Last week the FTC announced its proposed settlement with Epic Marketplace, an online advertising company that had been accessing users’ browser history in order to deliver tailored advertising. The FTC found that Epic’s failure to disclose this practice in its privacy policies violated Section 5 of the FTC Act, which prohibits deceptive or unfair consumer acts and practices. In this case, the FTC was aggressive in its enforcement – identifying a bad consumer practice, locating a material omission in a privacy policy, and demonstrating the agency’s watchful eye over online behavior advertising. Historically, the FTC’s deceptive practices enforcement had focused on affirmative misstatements (for example, in the Upromise case), so the Epic case marks a continued trend of finding a lack of transparency itself to be inherently deceptive. However, focusing entirely on transparency within a privacy policy is still an unnecessarily narrow interpretation of Section 5’s requirements In some instances – like browser sniffing – we think the agency could pursue the actual practice as fundamentally deceptive (or unfair) under the FTC Act.
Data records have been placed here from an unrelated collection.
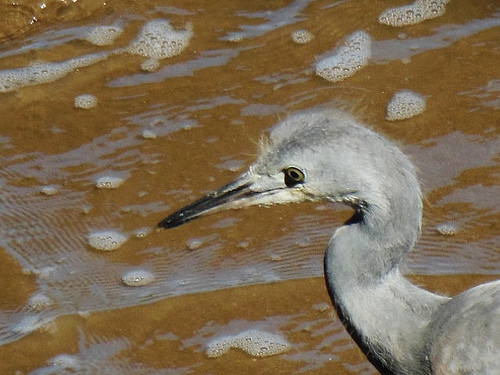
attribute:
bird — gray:
[155, 102, 499, 372]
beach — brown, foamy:
[2, 1, 499, 373]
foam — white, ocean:
[211, 331, 287, 352]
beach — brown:
[86, 251, 151, 323]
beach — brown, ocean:
[107, 291, 182, 339]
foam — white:
[87, 218, 148, 265]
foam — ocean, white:
[31, 162, 126, 201]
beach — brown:
[41, 224, 125, 309]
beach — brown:
[85, 76, 135, 116]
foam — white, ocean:
[117, 29, 184, 60]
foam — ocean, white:
[125, 25, 197, 72]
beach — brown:
[106, 81, 162, 137]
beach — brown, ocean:
[174, 50, 252, 104]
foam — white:
[123, 12, 186, 61]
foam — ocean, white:
[367, 71, 438, 139]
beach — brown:
[97, 119, 173, 164]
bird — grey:
[225, 76, 433, 366]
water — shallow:
[39, 168, 165, 324]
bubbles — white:
[65, 141, 121, 279]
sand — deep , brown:
[64, 159, 106, 240]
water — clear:
[87, 256, 195, 331]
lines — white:
[18, 230, 108, 317]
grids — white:
[50, 242, 150, 305]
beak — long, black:
[164, 189, 257, 233]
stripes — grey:
[205, 178, 275, 218]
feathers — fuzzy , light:
[275, 91, 410, 230]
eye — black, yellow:
[287, 163, 307, 190]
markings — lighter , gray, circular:
[383, 289, 478, 365]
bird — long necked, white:
[218, 81, 488, 370]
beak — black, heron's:
[171, 174, 280, 237]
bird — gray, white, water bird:
[211, 110, 457, 370]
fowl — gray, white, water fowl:
[190, 95, 437, 340]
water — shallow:
[107, 272, 206, 326]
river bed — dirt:
[56, 192, 147, 324]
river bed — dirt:
[94, 286, 226, 372]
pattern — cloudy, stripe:
[17, 209, 120, 296]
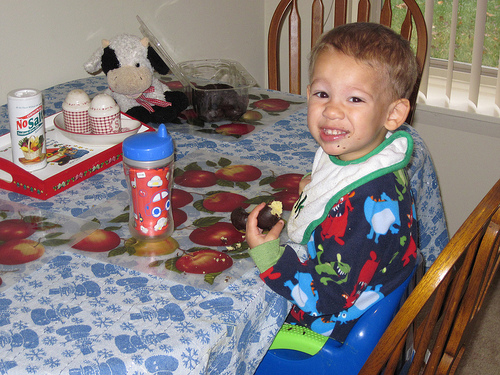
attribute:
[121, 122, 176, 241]
bottle — milk bottle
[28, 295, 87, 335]
snowman — blue 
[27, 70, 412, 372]
cloth — table cloth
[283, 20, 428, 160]
head — on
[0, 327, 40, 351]
snowman — blue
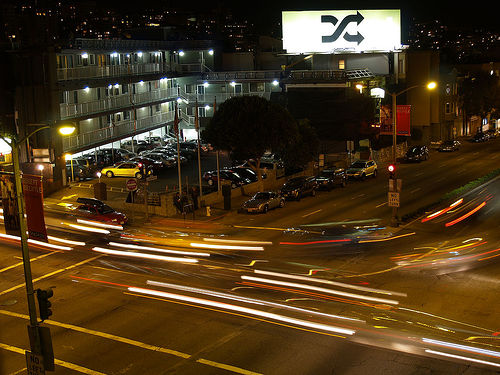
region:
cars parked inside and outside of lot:
[73, 83, 438, 235]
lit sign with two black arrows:
[290, 6, 395, 56]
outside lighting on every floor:
[50, 30, 270, 180]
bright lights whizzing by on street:
[70, 192, 485, 342]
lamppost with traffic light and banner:
[2, 115, 77, 327]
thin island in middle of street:
[350, 150, 492, 236]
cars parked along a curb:
[232, 120, 487, 216]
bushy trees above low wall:
[195, 55, 386, 220]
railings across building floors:
[57, 60, 192, 140]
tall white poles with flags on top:
[148, 85, 233, 225]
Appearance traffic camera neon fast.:
[28, 169, 482, 374]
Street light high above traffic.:
[14, 109, 99, 274]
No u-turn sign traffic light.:
[373, 150, 426, 236]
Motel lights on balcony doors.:
[50, 58, 175, 157]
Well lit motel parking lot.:
[84, 138, 197, 183]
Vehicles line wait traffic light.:
[239, 164, 378, 219]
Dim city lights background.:
[18, 1, 230, 36]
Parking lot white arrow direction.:
[47, 184, 92, 209]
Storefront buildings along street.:
[437, 106, 499, 148]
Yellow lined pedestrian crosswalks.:
[39, 248, 141, 370]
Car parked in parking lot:
[92, 151, 149, 188]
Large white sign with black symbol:
[252, 2, 423, 69]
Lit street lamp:
[40, 107, 85, 147]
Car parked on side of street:
[235, 178, 295, 228]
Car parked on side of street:
[272, 171, 318, 206]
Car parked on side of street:
[65, 188, 137, 240]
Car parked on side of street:
[344, 150, 379, 187]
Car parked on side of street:
[397, 133, 434, 170]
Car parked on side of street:
[439, 132, 464, 154]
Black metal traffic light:
[25, 277, 62, 336]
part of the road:
[339, 252, 434, 299]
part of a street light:
[51, 119, 83, 144]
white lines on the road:
[114, 337, 194, 366]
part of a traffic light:
[33, 290, 55, 322]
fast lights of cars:
[314, 262, 419, 332]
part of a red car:
[100, 204, 125, 222]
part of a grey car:
[246, 193, 270, 217]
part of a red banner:
[378, 103, 412, 139]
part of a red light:
[386, 157, 403, 179]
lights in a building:
[75, 43, 201, 113]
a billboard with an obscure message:
[271, 5, 408, 55]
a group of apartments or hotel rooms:
[45, 46, 221, 183]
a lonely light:
[414, 65, 454, 101]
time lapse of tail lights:
[419, 193, 487, 232]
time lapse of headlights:
[125, 278, 365, 339]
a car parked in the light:
[100, 157, 155, 182]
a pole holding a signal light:
[2, 103, 57, 373]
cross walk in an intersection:
[0, 236, 107, 295]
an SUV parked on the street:
[345, 156, 379, 183]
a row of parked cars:
[245, 156, 380, 223]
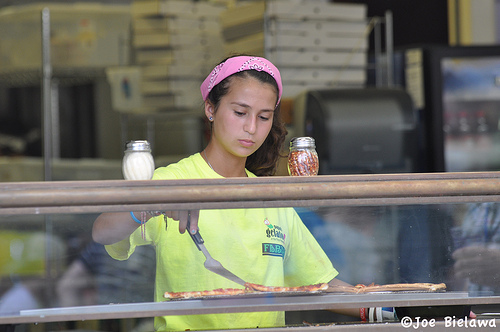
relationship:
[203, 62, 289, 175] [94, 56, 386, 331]
hair on girl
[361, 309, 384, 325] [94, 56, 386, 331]
wristband on girl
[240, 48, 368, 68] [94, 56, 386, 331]
box behind girl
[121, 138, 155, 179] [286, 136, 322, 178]
jar and shaker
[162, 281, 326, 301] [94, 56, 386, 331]
pizza by girl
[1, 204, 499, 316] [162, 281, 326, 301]
glass by pizza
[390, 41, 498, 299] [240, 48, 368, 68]
fridge by box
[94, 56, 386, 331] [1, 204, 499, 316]
girl by glass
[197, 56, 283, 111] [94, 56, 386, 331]
headband on girl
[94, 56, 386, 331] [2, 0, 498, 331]
girl in restaurant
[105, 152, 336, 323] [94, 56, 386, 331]
shirt on girl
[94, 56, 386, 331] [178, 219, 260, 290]
girl holding spatula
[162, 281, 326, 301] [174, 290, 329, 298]
pizza on a tray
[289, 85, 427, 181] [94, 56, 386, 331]
dispencer behind girl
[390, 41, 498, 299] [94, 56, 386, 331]
fridge by girl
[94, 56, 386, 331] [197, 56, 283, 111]
girl with headband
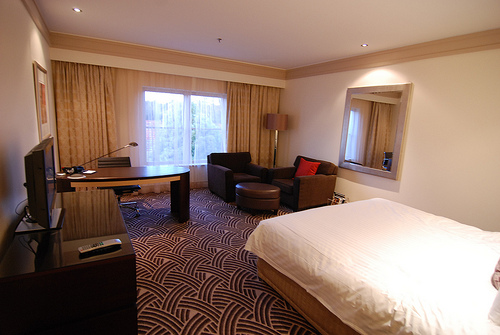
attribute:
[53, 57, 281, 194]
curtains — light brown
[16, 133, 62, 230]
tv — flat-screen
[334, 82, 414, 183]
mirror — silver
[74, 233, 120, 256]
remote — silver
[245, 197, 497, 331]
sheet — white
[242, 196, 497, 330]
bedding — white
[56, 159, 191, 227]
desk — brown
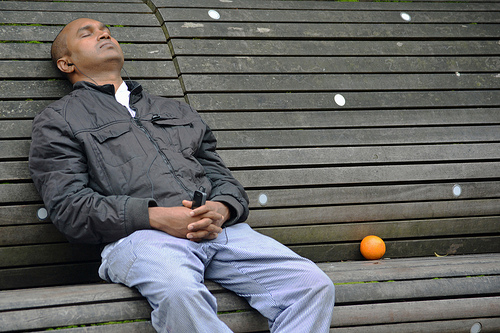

According to the FTC complaint, Epic was engaged in online behavioral advertising by tracking consumers’ online activities. The goal was to deliver targeted advertising specific to each user’s interests, based on their browser use. In its privacy policy, Epic claimed that it was merely tracking user visits to sites within Epic’s network. In practice, however, Epic obtained users’ browsing histories from their browsers in order to deliver advertisements. By using code to scan style sheets and determine whether users had visited the sites before, Epic was able to sniff browsing histories and discover that users were interested in sensitive financial and medical topics such as debt relief, personal bankruptcy, incontinence, and fertility. Epic’s tracking practices did not confine themselves to sites within Epic’s network, but gathered data from other sites as well – despite what the company had said in its privacy policy.
       
The FTC has long focused on regulating online behavioral advertising, and this case shows how behavioral advertising can easily become overly intrusive and imperil consumer privacy. Under Section 5 of the FTC Act, the agency has the authority to pursue companies that commit unfair or deceptive acts or practices. CDT has previously advocated for FTC enforcement against browser sniffing as a per se deceptive practice. Browser history sniffing works by exploiting the functionality of HTML that allows sites to display links you’ve previously visited as purple instead of blue — any link your site is going to render can get checked against the browser’s history to see if you’ve been there before or not.  History sniffers abuse this functionality, by querying browser history for tens of thousands of URLs that the site has no intention of rendering for the user. Such a blatant misuse of a browser’s capabilities certainly seems to be an inherently deceptive means to access a user’s website history contrary to reasonable expectations.

But the FTC didn’t use this interpretation in the Epic case; instead, in its complaint it relied upon Epic’s misrepresentations (and lack of representations) as the deceptive practice, rather than the act of browser sniffing as inherently deceptive (or unfair). This in itself is important. Now, companies engaging in particularly invasive or unexpected behavioral advertising techniques likely have an affirmative obligation to disclose those practices in a privacy policy. For example, the FTC may now require ad networks engaging in browser fingerprinting or HTML5 local storage to track users across different sites to disclose this practice to users.

However, the FTC’s deception claim relied upon the omission of a description of this practice to users who were evaluating Epic’s opt-out procedure. In reality, presumably few internet users ever read and evaluated the opt-out notice, so relying upon that as the basis for a claim does not strike at the heart of troublesome practices. Perhaps this analysis is not entirely fair. After all, the FTC’s gradual transition from requiring a deceptive statement to requiring affirmative notice of certain privacy practices is a welcome and important development. But it’s worth considering what would have happened if Epic accurately described its sniffing in a rarely seen privacy policy, or not offered an opt-out at all. Would the FTC have been willing to pursue the company? The FTC did not need to address that question in this settlement, but we think that given the invasiveness of browser sniffing to users such practices clearly violate Section 5.

The FTC continues to identify new fact patterns to apply its unfairness and deception enforcement powers more broadly, which is a promising step. We hope that the agency will use the Epic case as a jumping off point for browser sniffing, rather than treating it as the limits of its enforcement powers.